There is enough nastiness, eccentricity, coarseness, roughness and extravagance in Donne to put off many fastidious readers: but his faults lie open to the sky: his beauties are frequently hidden, but they are worth searching for.
And yet—a word of warning—let George Saintsbury give it: "No one who thinks Don Quixote a merely funny book, no one who sees in Aristophanes a dirty-minded fellow with a knack of Greek versification ... need trouble himself even to attempt to like Donne."

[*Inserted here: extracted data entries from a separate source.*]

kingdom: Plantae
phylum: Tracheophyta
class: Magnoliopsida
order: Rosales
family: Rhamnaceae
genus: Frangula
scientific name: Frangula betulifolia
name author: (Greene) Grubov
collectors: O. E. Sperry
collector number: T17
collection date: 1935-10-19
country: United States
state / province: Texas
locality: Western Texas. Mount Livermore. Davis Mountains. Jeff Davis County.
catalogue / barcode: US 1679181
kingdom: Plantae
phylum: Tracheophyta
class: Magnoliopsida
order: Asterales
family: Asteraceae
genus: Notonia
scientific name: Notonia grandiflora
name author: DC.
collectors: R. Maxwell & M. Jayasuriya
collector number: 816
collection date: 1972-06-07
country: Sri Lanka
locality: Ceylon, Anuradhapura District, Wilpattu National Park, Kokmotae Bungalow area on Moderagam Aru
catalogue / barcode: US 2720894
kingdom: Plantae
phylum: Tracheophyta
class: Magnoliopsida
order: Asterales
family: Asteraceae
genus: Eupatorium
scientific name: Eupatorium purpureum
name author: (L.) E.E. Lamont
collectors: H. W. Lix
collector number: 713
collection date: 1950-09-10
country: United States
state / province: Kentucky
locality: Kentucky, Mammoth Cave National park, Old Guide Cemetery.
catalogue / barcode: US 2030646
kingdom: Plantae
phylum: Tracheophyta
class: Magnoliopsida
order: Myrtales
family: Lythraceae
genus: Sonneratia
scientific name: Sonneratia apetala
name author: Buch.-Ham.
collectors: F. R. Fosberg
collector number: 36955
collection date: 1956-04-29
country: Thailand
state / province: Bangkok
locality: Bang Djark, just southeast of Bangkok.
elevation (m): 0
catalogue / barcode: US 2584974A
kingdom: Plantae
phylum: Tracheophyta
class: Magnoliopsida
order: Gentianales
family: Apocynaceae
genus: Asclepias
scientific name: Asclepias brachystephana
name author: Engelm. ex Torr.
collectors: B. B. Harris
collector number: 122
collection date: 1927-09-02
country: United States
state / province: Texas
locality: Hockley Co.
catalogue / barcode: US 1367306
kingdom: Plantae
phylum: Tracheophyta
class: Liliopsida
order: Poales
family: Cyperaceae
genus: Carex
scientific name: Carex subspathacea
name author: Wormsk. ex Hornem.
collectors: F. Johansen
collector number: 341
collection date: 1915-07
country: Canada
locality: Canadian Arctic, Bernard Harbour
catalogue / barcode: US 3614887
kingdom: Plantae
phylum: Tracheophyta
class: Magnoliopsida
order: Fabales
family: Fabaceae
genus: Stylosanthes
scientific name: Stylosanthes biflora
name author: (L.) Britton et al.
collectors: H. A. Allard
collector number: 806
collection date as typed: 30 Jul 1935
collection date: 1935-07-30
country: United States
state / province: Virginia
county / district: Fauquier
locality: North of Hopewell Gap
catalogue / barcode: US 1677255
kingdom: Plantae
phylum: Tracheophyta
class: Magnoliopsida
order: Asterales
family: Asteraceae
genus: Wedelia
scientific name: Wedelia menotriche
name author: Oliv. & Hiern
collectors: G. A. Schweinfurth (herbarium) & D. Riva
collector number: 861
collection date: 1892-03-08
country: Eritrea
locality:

We read Donne, then, for his fiery imagination, for his deep and subtle analysis, for his humanity, for his passion, for his anti-sentimentalism, for his eager search "to find a north-west passage of his own" in intellect and morals, for the richness and rarity of the gems with which all his work, both prose and poetry, is studded, for his modernity and freshness. We read Donne as a corrective of lazy thinking: he frees us from illusion.
IX
SUCH A BOOK AS THE BEGGAR'S OPERA
One imagines Nigel Playfair and Arnold Bennett suddenly starting hares over their cigars after dinner. "What shall we do next?" asks N. P. plaintively. "Aren't there any old plays that are really good that the public knows nothing of?"
A. B. gets up wearily and turns over a Dodsley or a Nimmo. "We don't want to cut into the preserves of the Phœnix," he grumbles. "The Duchess of Malfi, Volpone, All for Love ... do you mean that sort of thing?"
"Good God, no," replies Nigel truculently. "I meant something light—something with a 'zip' about it."
"The Critic or A Trip to Scarborough?" queries A. B. He is getting sleepy and is rather bored.